In the fall of 1906 four civil engineering students at the University of Illinois began planning and organizing a club of like-minded engineers that grew to the 16 founders of Triangle Fraternity by the time it was legally incorporated on April 15, 1907. They chose Triangle as a name rather than Greek letters because the shape is used in most structures. Think truss bridges or rafters. In the Fall of 1907 most of them moved into the first Triangle Chapter house. In 1910 they built a house meant to satisfy their needs for the next 53 years. The formal initiation Ritual and many other traditions were established around this time.
In 1909 the second chapter at Purdue joined in, followed by Ohio State in 1911 and Wisconsin in 1913. Shortly thereafter World War I started, members joined the Army, and by 1918 all four chapters had folded. There were no active chapters operating and all had either sold their chapter houses or rented them out to the Army.
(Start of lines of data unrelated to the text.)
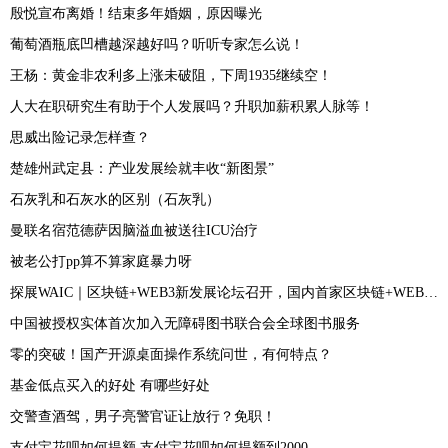
殷悦宣布离婚！结束多年婚姻，原因曝光
葡萄酒瓶底凹槽越深越好吗？听听专家怎么说！
王杨：黄金非农利多上涨未破阻，下周1935继续空！
人大在职研究生有助于个人发展吗？升职加薪积累人脉等！
思威出险记录怎样查？
楚雄州武定县：产业发展绘就丰收“新图景”
石灰乳和石灰水的区别（石灰乳）
曼联名宿范德萨因脑溢血被送往ICU治疗
被老公打pp算不算家庭暴力呀
探展WAIC｜区块链+WEB3新发展论坛召开，国内首家区块链+WEB3创投联盟成立
中国被授权实体首次加入无障碍图书联合会全球图书服务
零的突破！国产开源桌面操作系统问世，有何特点？
基金低点买入的好处 有哪些好处
交警查酒驾，男子亮警官证让放行？免职！
支付宝花呗如何提额 支付宝花呗如何提额到2000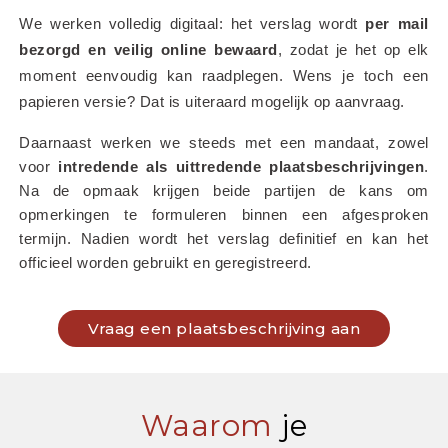
We werken volledig digitaal: het verslag wordt 
per mail 
bezorgd en veilig online bewaard
, zodat je het op elk 
moment eenvoudig kan raadplegen. Wens je toch een 
papieren versie? Dat is uiteraard mogelijk op aanvraag.
Daarnaast werken we steeds met een mandaat, zowel 
voor 
intredende als uittredende plaatsbeschrijvingen
. 
Na de opmaak krijgen beide partijen de kans om 
opmerkingen te formuleren binnen een afgesproken 
termijn. Nadien wordt het verslag definitief en kan het 
officieel worden gebruikt en geregistreerd.
Vraag een plaatsbeschrijving aan
Waarom
je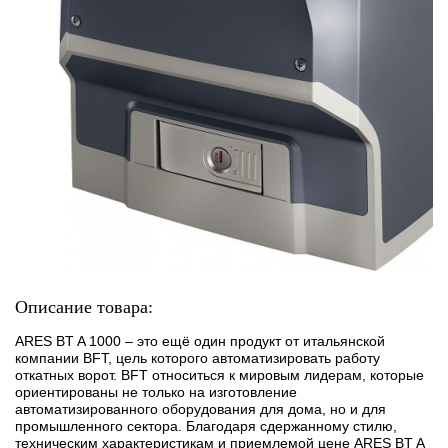
Описание товара:
ARES BT A 1000 – это ещё один продукт от итальянской
компании BFT, цель которого автоматизировать работу
откатных ворот. BFT относиться к мировым лидерам, которые
ориентированы не только на изготовление
автоматизированного оборудования для дома, но и для
промышленного сектора. Благодаря сдержанному стилю,
техническим характеристикам и приемлемой цене ARES BT A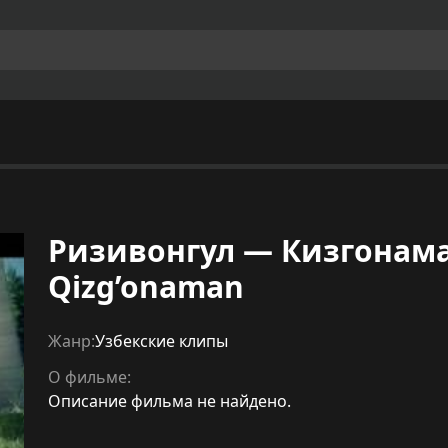
Ризивонгул — Кизгонаман
Qizg’onaman
Жанр:
Узбекские клипы
О фильме:
Описание фильма не найдено.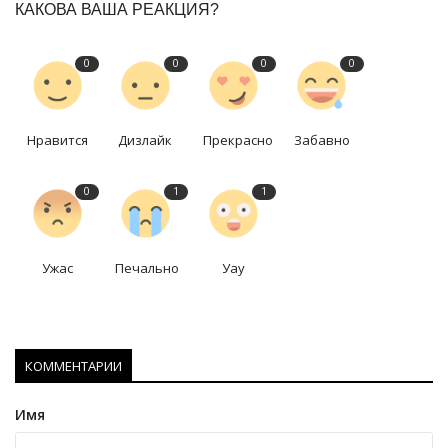
КАКОВА ВАША РЕАКЦИЯ?
0
0
0
0
Нравится
Дизлайк
Прекрасно
Забавно
0
1
1
Ужас
Печально
Уау
КОММЕНТАРИИ
Имя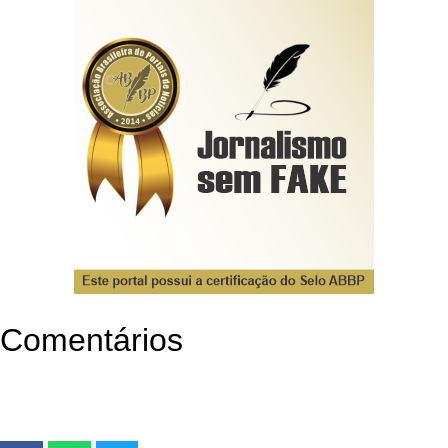
Comentários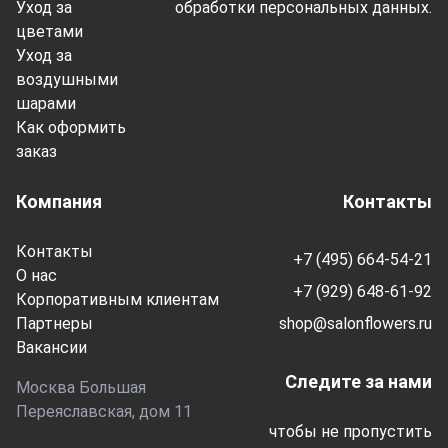
Уход за
обработки персональных данных.
цветами
Уход за
воздушными
шарами
Как оформить
заказ
Компания
Контакты
Контакты
+7 (495) 664-54-21
О нас
+7 (929) 648-61-92
Корпоративным клиентам
Партнеры
shop@salonflowers.ru
Вакансии
Следите за нами
Москва Большая
Переяславская, дом 11
чтобы не пропустить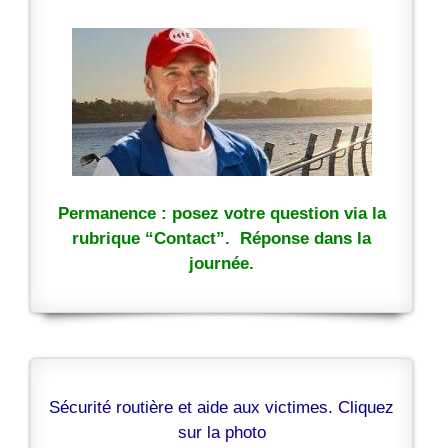
Permanence : posez votre question via la
rubrique “Contact”. Réponse dans la
journée.
Sécurité routière et aide aux victimes. Cliquez
sur la photo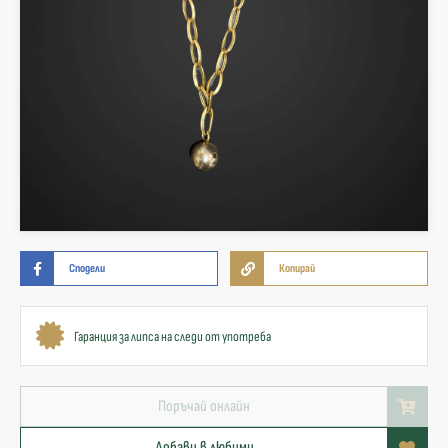
Сподели
Копирай
Гаранция за липса на следи от употреба
Поръчай онлайн
Добави в любими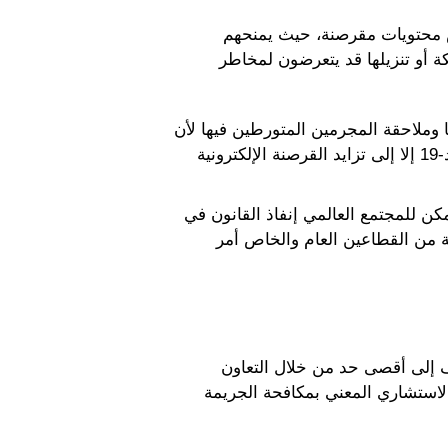
ض محتويات مقرصنة، حيث يمنحهم
 أو تنزيلها قد يتعرضون لمخاطر
 وملاحقة المجرمين المتورطين فيها لأن
الخوادم تُشغَّل والمجرمين يضطلعون بأنشطتهم في معظم الأحيان من خارج حدودها. ولم تؤدِّ جائحة كوفيد-19 إلا إلى تزايد القرصنة الإلكترونية
كن للمجتمع العالمي إنفاذ القانون في
ية من القطاعين العام والخاص أمر
رنت (I-SOP) إلى زيادة الموارد والمعارف إلى أقصى حد من خلال التعاون
الاستشاري المعني بمكافحة الجريمة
The dedication of the brothers to the idea of Triangle was too great to let it die. By 1919 all four chapters were up and running again. A year later the 5th chapter, Kentucky, was installed and by 1942 fourteen more were installed mostly in the Midwest. In 1921 the membership was expanded to include all engineers not just Civil. In 1946 Architects were added and in 1961 students in Science, that is Mathematics, Chemistry and Physics were included. In 1983 Computer Science was included. The Second World War also saw a decline in Triangle but surprisingly not as much as the earlier war. Membership was about half of normal by 1945 and eleven chapters continued to operate at reduced levels thru the war. By the end of 1946 almost all chapters were up and running again with houses. The next wave of new chapters started with Nebraska in 1963 and by 1972 eleven more chapters were installed. No new chapters were started in the next 7 years. Fraternities were unpopular on college campuses in the early 1970s. This was due to the perception that fraternities were part of the establishment. Many students were into the hippie and anti-Vietnam War culture. Some national fraternities lost half their chapters. Triangle lost 3. The Triangle national organization struggled to keep things together with the lower membership. By 1980 fraternities were recovering including Triangle. In the years 1979-89 seven chapters were added. By 1992 Triangle was on 39 campuses.
Unfortunately the 1990s and the first few years of the 21st century did not have good numbers for Triangle. Several chapters went inactive and by the Centennial in 2007 there were 28 operating chapters and 4 colonies. A colony is a star- up organization before it grows to be a full-fledged chapter. Membership was about 70% of its peak, at about 850. At the Centennial Convention in 2007 our National Council changed the focus of the fraternity by the slogan “We choose to grow”. Expansion was emphasized with two recently graduated staff members of the national office trained to start new colonies from scratch using techniques proven to work in other fraternities. They also help chapters grow and enhance the experience of their members. This approach has been very successful. There are new locations mostly in California and the South and several old chapters were restarted. Triangle is currently at 42 campuses with 1300 student members. More are planned. Another bright spot is that giving by alumni to the fraternity and Triangle Education Foundation is at an all-time high. This has enabled more scholarships and training programs for our actives that help in chapter operations. We look forward to a future that has Triangle at most major engineering campuses and as a leader in the fraternity world.